# word2vec: The foundation of NLP

Friday, July 27, 2018

Natural Language Processing deals with the task of making computer understand the human language. The computer understands only 0s and 1s. A language consists of words. So, the first task is to convert word into a combination of 0s and 1s. This is easy. But, a word is nothing without its meaning. Hence, the task we need to solve is to represent the meaning of a word.

## Representing words as discrete symbols

One solution to this problem is to use one-hot vector. For example, in the sentence, “I love machine learning”, the word machine can be represented as [0, 0, 1, 0] where 1 corresponds to machine. In the same way, we can represent other words such as learning, [0, 0, 0, 1].

The problem with this approach is that the combination of words has no meaning i.e. to match “machine learning” in a given document. we have got two separate vectors of machine and learning, which unfortunately are orthogonal. Thus, such a search will not yield any result. That is, there is no notion of similarity for one-hot vectors.

## Representing words by their contexts

The core idea in this approach is that the words are represented by the context they have i.e. a word’s meaning is given by the words that frequently surrounds it.

word2vec1 is a model for learning word vectors.

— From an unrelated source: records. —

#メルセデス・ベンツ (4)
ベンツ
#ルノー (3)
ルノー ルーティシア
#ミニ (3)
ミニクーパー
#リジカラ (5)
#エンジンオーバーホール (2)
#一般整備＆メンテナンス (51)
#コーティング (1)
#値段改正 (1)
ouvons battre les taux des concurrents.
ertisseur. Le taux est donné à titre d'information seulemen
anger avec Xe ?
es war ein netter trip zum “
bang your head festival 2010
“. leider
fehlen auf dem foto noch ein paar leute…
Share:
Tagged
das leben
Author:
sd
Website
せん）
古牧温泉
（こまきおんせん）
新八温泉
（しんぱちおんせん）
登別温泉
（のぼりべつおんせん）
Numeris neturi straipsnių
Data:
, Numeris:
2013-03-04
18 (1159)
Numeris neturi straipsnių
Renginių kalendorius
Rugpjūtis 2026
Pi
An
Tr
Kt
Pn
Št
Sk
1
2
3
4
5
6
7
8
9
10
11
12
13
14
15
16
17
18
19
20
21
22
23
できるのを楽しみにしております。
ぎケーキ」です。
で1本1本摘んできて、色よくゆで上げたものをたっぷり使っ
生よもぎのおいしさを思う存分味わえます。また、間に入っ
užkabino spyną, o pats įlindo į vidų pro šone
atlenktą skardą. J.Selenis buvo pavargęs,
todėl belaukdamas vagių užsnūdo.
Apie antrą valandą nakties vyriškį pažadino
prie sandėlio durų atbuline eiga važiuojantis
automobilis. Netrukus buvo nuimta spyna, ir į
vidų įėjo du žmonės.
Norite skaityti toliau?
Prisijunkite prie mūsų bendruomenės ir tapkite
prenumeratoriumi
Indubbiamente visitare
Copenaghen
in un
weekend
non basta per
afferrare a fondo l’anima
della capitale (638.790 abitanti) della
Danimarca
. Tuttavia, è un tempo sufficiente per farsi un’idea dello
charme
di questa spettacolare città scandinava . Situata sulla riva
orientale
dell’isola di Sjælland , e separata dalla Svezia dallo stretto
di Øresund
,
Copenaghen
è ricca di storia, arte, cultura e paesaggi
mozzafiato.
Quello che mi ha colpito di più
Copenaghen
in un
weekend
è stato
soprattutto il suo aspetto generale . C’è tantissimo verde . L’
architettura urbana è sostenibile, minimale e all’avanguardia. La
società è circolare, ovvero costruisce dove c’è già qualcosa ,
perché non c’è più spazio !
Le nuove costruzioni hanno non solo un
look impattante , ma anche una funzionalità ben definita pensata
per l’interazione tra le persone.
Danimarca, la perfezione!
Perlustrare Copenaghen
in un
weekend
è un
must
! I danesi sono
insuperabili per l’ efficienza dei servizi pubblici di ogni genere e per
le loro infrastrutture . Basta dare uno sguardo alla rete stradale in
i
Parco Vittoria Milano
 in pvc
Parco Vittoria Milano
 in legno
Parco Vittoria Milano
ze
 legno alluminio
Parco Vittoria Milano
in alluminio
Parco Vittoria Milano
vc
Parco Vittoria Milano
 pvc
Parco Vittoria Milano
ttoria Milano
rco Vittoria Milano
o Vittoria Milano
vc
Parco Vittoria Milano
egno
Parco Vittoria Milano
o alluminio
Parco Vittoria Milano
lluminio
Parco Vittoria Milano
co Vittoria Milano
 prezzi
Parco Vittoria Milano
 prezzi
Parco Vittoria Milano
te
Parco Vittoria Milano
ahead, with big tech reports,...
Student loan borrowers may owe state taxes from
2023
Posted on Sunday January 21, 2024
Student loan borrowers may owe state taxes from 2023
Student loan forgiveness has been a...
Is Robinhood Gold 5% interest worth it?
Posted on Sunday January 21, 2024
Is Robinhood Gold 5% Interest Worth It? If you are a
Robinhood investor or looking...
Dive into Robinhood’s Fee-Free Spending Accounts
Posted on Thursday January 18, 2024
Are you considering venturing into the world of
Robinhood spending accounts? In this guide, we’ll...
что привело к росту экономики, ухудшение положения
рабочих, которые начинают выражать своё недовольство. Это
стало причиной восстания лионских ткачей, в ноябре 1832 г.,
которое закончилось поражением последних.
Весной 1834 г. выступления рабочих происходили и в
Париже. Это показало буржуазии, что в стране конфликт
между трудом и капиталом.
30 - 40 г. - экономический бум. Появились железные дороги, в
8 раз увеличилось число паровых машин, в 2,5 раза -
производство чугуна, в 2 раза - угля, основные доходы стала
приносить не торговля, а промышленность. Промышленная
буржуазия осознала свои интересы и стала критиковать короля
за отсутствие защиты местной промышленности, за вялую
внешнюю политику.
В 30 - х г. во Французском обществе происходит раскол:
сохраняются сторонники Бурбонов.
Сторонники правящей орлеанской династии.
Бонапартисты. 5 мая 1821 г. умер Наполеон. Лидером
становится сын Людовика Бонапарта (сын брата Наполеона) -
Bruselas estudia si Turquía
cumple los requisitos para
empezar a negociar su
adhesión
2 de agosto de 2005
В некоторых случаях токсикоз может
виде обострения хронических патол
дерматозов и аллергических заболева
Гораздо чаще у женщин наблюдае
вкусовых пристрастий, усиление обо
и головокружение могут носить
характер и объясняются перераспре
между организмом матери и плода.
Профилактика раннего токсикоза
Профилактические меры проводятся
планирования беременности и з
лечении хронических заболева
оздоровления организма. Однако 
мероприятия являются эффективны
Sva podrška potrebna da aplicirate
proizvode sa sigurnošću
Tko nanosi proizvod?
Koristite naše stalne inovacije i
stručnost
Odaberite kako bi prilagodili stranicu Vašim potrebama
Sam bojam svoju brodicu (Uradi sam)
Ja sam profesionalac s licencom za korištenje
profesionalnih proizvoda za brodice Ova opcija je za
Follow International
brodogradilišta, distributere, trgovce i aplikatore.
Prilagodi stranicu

While talking about word2vec, we focus on two model variants:

• Skip-grams (SG): Predict context words (position independent) given center word
• Continuous Bag of Words (CBOW): Predict center word from (bag of) context words

Every word in vocabulary is represented by a vector. In Skip-gram model, we use the similarity of word vectors to calculate the probability of a word being context word. The word vectors are adjusted to maximize this probability.

The below figure demonstrates example windows and process for computing $P(w_{t+2} \mid w_t)$. We can implement word2vec model in python:

## Word embeddings

The word vectors, discussed above, are called embeddings (encoding words to numbers) and are learnt in the same way as other hyperparameters in a neural network.

word embeddings are a representation of the semantics of a word, efficiently encoding semantic information that might be relevant to the task at hand.

While designing neural networks, an embedding layer is used. The word2vec model such as CBOW is used to learn word embeddings. Instead of learning the embeddings every time in a network, these pretrained embeddings (already learnt using word2vec) can be used to initialize the embeddings of the network.

This embedding layer is just like a hidden layer, which behaves as a lookup table i.e. instead of doing matrix multiplication, the embedding of a particular word can be extracted from the weight matrix of embeddings using an index. For example “heart” is encoded as 958. Then to get embedding for “heart”, you just take the 958th row of the embedding matrix. It’s possible because the multiplication of a one-hot encoded vector with a matrix returns the row of the matrix corresponding the index of the “on” input unit. The embeddings are stored as a $\|V\| \times D$ matrix, where V is our vocabulary, and D is the dimensionality of the embeddings, such that the word assigned index i has its embedding stored in the i‘th row of the matrix. For hidden dimensions (for most of the problems), D, any number between 200-500 should work. It’s kind of a hyperparameter. There’s no precise number.

The embedding vector dimension should be the 4th root of the number of categories i.e. 4th root of the vocab size. You can choose it as a rule of thumb.Google Developer’s blog2

## Bag of Words

The Bag of Words model treats each document (text units) as a bag (collection) of words. A set of documents is called a corpus. First, collect all unique words from your corpus to form vocabulary and arrange them into a matrix of vectors by number of occurrences of each word. This matrix is called Document-Term-Matrix where each document is a row and unique words are columns. Each element is called a term frequency, which denotes how many times that term occur in the corresponding document. To calculate the similarity of words, the term-frequency can be compared using cosine-similarity, given by dot product of two vectors and divided by their magnitudes.